Published: 2026-05-07 11:26:01+00:00

AI Summary

This paper proposes Q-Patch, a quantum feature map tailored for audio deepfake detection that encodes local time-frequency patches from mel-spectrograms into quantum states using shallow, hardware-efficient circuits. It leverages a compact four-dimensional acoustic descriptor per patch and maps it to a four-qubit circuit with adjacency-aware entanglement, enabling practical quantum kernel construction. Q-Patch aims to exploit the time-frequency structure of audio for improved discrimination between bona fide and spoofed samples in low-resource settings.

Abstract

Quantum machine learning has emerged as a promising tool for pattern recognition, yet many audio-focused approaches still treat spectrograms as generic images and do not explicitly exploit their time-frequency structure. We propose Q-Patch, a quantum feature map tailored to audio that encodes local time-frequency patches from mel-spectrograms into quantum states using shallow, hardware-efficient circuits with adjacency-aware entanglement. Each selected patch is summarized by a compact four-dimensional acoustic descriptor and mapped to a four-qubit circuit with depth at most three, enabling practical quantum kernel construction under near-term constraints.

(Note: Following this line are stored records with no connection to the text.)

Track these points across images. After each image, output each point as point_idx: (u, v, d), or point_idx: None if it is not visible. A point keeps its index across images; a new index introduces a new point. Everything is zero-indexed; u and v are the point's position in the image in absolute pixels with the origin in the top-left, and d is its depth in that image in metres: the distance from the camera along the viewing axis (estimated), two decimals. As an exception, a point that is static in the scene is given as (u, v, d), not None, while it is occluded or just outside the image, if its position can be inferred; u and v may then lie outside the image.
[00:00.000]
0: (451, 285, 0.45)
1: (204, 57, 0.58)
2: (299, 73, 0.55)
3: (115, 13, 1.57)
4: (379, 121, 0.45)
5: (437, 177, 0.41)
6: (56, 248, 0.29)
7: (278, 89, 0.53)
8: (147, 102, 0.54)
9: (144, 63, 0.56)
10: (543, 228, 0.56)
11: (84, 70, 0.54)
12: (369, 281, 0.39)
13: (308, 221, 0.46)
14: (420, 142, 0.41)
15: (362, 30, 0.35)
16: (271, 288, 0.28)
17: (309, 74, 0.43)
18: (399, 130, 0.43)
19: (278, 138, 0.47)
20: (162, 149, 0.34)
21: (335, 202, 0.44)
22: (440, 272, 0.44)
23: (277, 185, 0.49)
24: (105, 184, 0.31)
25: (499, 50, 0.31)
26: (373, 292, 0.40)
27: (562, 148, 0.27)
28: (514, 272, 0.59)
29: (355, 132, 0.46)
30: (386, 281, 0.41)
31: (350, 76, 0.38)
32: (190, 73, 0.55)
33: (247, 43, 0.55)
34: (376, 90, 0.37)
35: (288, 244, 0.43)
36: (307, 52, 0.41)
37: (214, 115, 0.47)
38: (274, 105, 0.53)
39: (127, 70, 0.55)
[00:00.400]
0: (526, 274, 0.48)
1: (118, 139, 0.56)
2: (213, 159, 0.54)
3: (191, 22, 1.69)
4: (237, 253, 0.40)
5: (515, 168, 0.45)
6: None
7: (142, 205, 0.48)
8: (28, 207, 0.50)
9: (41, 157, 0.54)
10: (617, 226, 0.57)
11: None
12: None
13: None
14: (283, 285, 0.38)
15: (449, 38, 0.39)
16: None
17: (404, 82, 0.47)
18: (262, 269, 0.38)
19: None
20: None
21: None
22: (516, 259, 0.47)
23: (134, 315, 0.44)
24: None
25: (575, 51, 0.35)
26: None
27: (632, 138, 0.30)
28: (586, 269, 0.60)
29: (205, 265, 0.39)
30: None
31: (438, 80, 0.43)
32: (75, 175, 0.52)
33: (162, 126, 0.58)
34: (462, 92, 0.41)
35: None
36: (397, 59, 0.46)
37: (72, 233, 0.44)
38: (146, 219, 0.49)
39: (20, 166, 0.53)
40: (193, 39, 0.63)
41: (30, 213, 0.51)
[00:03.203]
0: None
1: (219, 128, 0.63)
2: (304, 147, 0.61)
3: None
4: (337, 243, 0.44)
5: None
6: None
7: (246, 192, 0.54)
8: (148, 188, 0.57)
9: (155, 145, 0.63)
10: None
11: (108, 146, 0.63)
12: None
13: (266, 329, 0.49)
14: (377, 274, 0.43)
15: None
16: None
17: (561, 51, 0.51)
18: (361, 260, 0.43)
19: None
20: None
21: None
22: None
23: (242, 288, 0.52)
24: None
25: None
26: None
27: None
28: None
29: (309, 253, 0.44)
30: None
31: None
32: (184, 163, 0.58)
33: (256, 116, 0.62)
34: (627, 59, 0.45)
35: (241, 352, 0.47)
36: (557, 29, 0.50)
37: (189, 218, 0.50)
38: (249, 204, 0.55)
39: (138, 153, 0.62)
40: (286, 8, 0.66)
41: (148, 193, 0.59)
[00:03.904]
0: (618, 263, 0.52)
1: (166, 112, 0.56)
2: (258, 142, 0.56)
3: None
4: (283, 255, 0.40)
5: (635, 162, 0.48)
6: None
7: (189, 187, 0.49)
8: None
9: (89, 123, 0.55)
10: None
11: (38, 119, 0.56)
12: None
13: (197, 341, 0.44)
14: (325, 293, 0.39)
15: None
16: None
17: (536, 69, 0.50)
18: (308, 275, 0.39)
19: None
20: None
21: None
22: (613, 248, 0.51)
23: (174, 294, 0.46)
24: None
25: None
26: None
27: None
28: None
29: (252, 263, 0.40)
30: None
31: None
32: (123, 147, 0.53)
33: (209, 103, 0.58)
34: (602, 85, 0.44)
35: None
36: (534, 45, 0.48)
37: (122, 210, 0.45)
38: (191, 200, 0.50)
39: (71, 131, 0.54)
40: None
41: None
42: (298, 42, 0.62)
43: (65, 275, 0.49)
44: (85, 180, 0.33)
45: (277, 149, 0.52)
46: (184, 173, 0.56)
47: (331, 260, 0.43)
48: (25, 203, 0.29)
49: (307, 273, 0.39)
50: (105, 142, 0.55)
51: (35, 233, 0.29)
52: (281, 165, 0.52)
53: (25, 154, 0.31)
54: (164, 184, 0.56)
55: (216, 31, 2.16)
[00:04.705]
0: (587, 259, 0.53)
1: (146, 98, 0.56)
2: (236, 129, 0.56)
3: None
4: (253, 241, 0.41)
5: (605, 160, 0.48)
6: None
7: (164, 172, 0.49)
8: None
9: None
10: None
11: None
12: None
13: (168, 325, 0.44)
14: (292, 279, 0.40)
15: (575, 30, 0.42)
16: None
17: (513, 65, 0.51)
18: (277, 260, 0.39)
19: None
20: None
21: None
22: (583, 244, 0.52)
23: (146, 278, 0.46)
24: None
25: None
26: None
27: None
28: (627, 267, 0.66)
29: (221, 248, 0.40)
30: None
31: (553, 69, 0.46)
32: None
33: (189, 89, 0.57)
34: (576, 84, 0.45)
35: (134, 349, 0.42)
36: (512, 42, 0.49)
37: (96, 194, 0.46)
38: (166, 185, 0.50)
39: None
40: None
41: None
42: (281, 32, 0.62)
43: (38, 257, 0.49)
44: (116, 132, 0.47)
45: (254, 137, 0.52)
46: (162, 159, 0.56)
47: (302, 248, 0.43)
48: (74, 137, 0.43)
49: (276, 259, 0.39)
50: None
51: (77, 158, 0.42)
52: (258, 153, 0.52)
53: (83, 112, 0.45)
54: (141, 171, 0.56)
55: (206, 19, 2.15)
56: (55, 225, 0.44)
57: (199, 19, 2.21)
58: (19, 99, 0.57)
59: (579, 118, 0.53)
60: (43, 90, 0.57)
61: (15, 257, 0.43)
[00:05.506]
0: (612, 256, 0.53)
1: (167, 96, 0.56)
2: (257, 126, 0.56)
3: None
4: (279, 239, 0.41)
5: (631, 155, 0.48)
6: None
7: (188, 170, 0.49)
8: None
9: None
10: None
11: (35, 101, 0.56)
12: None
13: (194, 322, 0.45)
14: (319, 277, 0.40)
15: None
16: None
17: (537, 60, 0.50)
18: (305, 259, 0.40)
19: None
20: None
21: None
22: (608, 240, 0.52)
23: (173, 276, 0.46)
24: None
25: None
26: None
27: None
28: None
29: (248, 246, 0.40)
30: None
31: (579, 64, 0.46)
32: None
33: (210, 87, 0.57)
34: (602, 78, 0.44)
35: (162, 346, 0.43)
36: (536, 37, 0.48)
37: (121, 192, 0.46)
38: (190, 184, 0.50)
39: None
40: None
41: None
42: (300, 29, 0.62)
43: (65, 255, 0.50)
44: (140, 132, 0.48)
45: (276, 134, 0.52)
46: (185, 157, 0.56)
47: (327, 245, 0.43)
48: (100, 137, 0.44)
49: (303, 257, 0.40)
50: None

We evaluate Q-Patch on an audio spoofing detection task using a controlled, balanced protocol and compare it with size-matched classical baselines. Q-Patch improves discrimination between bona fide and spoofed samples, achieving an area under the receiver operating characteristic curve (AUROC) of 0.87, compared with 0.82 for a radial basis function support vector machine (RBF-SVM) trained on the same patch-level features. Kernel-space analysis further reveals a clear class structure, with cross-class similarity around 0.615 and within-class self-similarity of 1.00. Overall, Q-Patch provides a practical framework for incorporating time-frequency-aware representations into quantum kernel learning for audio authenticity assessment in low-resource settings.


Key findings
Q-Patch achieved an AUROC of 0.87 and an EER of 14.8% on a controlled validation dataset, outperforming a classical RBF-SVM (AUROC 0.82, EER 18.2%) trained on the same features and a compact Tiny CNN (AUROC 0.85, EER 16.3%). Kernel-space analysis revealed a clear class structure, with within-class similarities higher than cross-class similarities, demonstrating that the quantum feature map induces discriminative patterns between bona fide and spoofed audio samples.
Approach
The Q-Patch framework involves converting audio into log-mel spectrograms, partitioning them into non-overlapping 4x4 time-frequency patches, and summarizing each patch with a 4-dimensional acoustic descriptor (mean activation, spectral centroid, spectral bandwidth, inter-frame coherence). The top-k (k=2) most salient patches are selected, and their summaries are embedded into 8-qubit quantum states using a shallow feature map with local and inter-patch entanglement. A fidelity-based quantum kernel is then constructed for classification with a Quantum Support Vector Machine (QSVM).
Datasets
LJ Speech subset
Model(s)
Q-Patch (quantum feature map), Quantum Support Vector Machine (QSVM), RBF-SVM (baseline), Tiny CNN (baseline)
Author countries
USA, Bangladesh, Australia